Maybe one problem people have in accepting God is that this overwhelming plus-ness is so different from our zero-sum or minus-sum assumptions. We can't believe it's true: that this love will simply swamp the evil and suffering in our lives, transforming these things so that, in the end, looking back, we will find that all this pain has been transmuted into pure gold. It's alchemy. It can't be possible, we think, because alchemy isn't Real. But the limit there isn't the power of God's love; it's the poverty of our imagination.
We have trouble accepting that God's love will come without cost to us because the cost has long since been completely paid. We keep looking round the back of the gift, wondering where the price tag is. "How much money do I owe for what I own? How much more to pay?" The answer is nothing, zero, zip, nada. This is the living water, and it comes free. All God asks of us--asks, not requires!--is that we take a sip and try to look God's love for us in the eye.
For while God's love is so huge that whole panoplies of galaxies could dance in it with room and enough to spare, it is also focused on each and every one of us. However much we feel ourselves to be small, soiled, battered and bruised--losers who only deserve to be (at best) ignored--God's look at us is intent and loving, a look of kindness, a look of longing. Now, that boggles the mind....
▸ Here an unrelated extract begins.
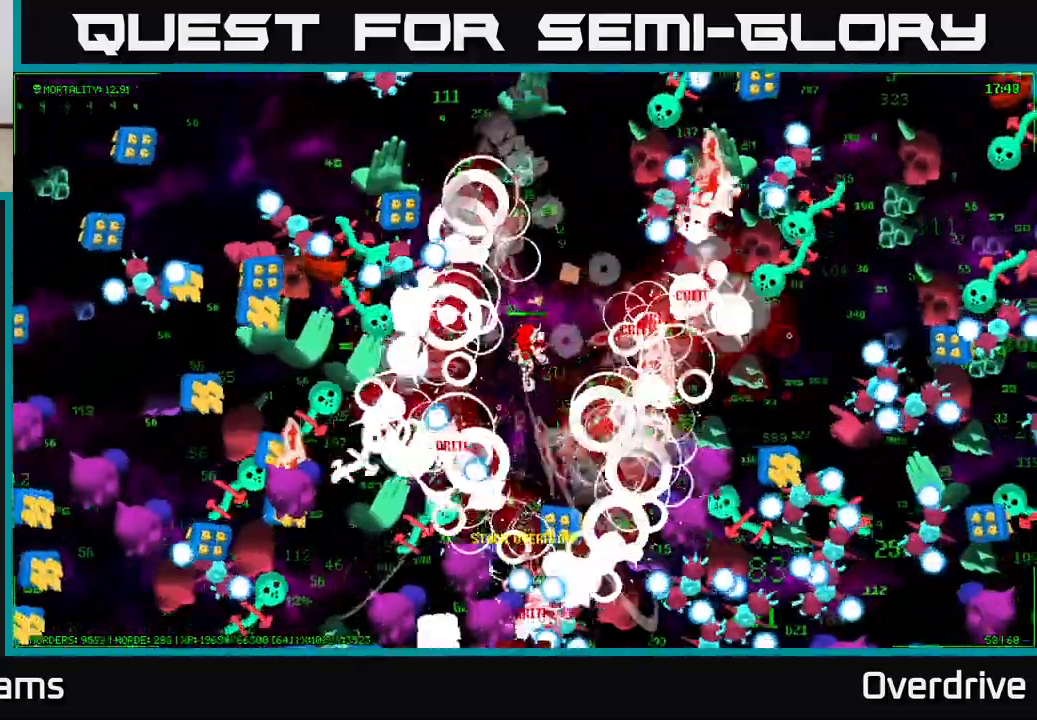
{"buttons": [], "left_stick": "up", "right_stick": "down", "events": [[67, "left_stick", "down-right"], [200, "left_stick", "down-left"], [317, "left_stick", "right"], [483, "left_stick", "up"]]}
Maybe this is something we should try to keep in mind more often, whenever we get our knickers in a twist about staining the sacred with the profane: the sheer enormousness of God, a love so vast that no evil could ever leave a mark on it, and yet so personal that it knows every unlit corner of each soul. Does it never occur to us to think that maybe God's Light is so huge that it simply absorbs all darkness without itself being in the least bit dimmed? And that this has happened, and will happen, from the beginning of time till the latter days, when the quiet Light will triumph?
A minute ago, the winds tore a hold in the cloud cover and just for an instant, the sun flashed abruptly golden across the sodden landscape, a burst of brilliance like a wild leap of pure Joy. It may be Mud Season. Doesn't mean we have to take it too much to heart.
The stew smells marvelous. Time to add the vegetables.